O universo do futebol, pelo menos no Brasil, geralmente, não se mistura à política. Em contrapartida, a tradição dos países vizinhos, como Argentina, Uruguai e Chile, vai na direção oposta. Jorge Sampaoli, técnico do Santos Futebol Clube, ratifica a tese e não aprova o governo de Jair Bolsonaro.

O argentino vê semelhanças entre o momento político brasileiro com a eleição de Mauricio Macri, líder da direita liberal em eu país, em 2015.

O treinador se define como de “centro-esquerda” e peronista.
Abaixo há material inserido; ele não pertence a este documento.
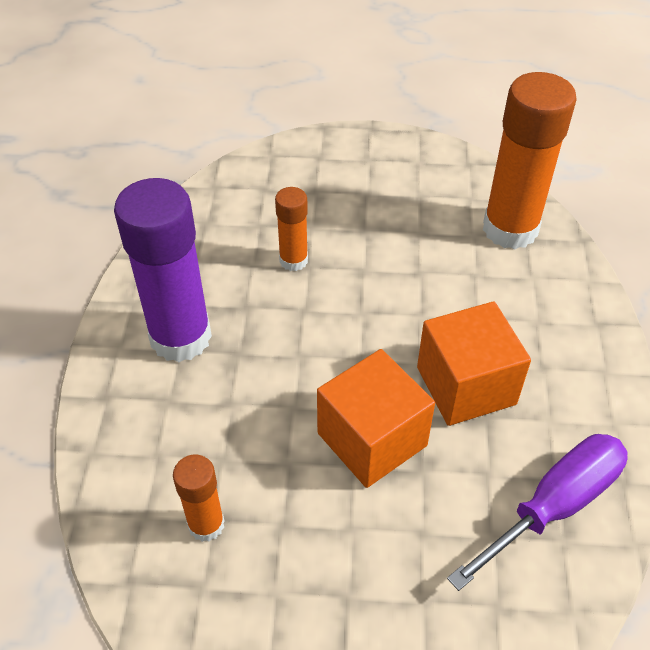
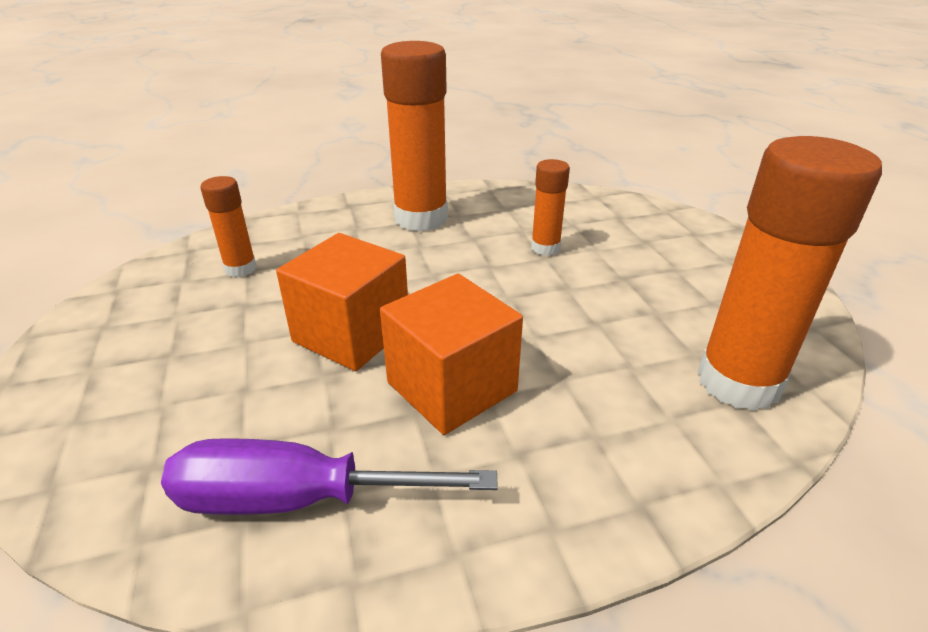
camera: 70 degrees right, 15 degrees down
(180, 337) = (421, 218): purple glue stick -> orange glue stick
(554, 506) = (296, 499): purple screwdriver -> purple screwdriver turned 150 degrees clockwise

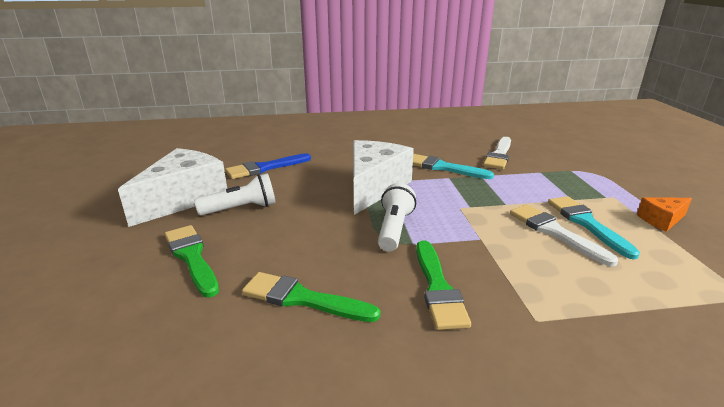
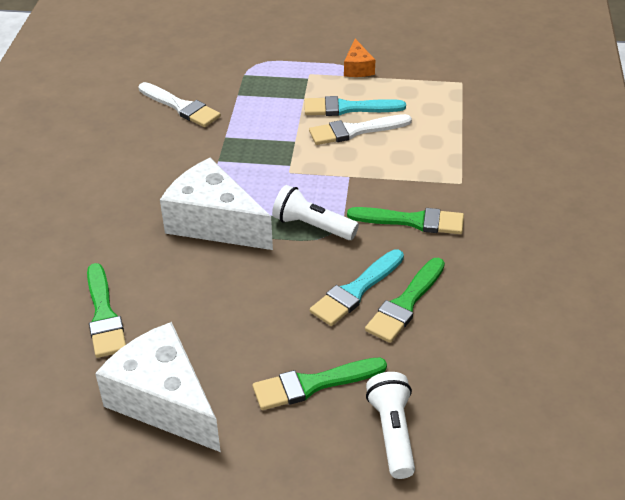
camera: 75 degrees left, 15 degrees up
(241, 209) = (218, 343): white flashlight -> white flashlight (392, 433)
(265, 168) = (104, 315): blue brush -> green brush
(443, 168) = (191, 157): turquoise brush -> turquoise brush (356, 290)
Em eleições argentinas passadas, apoiou Néstor Kirchner (falecido) e Cristina Kirchner, presidentes entre 2003 e 2015.

Sampaoli confidencia a pessoas próximas que lamenta a ascensão de Bolsonaro e a defesa do governo à ditadura.

O hoje técnico renomado conviveu com a ditadura militar na Argentina em sua juventude. “Eu era parte de um movimento revolucionário: a Juventude Peronista. Nos reuníamos clandestinamente, éramos ativistas. Exigíamos o fim da ditadura. Fomos perseguidos pelo regime”, afirmou Sampaoli, em entrevista à revista espanhola “Panenka”.

Genocídio

Outra passagem que demonstra as tendências políticas do argentino ocorreu em 2016, quando foi contratado pelo Sevilla, da Espanha.

Convidado pelo presidente para conhecer a catedral da cidade, ao chegar, ouviu: “Aí estão os restos do descobridor do seu continente (América), Cristóvão Colombo”.

Sampaoli respondeu: “Desculpa, mas vocês creem que ele descobriu. O continente já estava lá. Vocês chamam o genocídio de descobrimento”.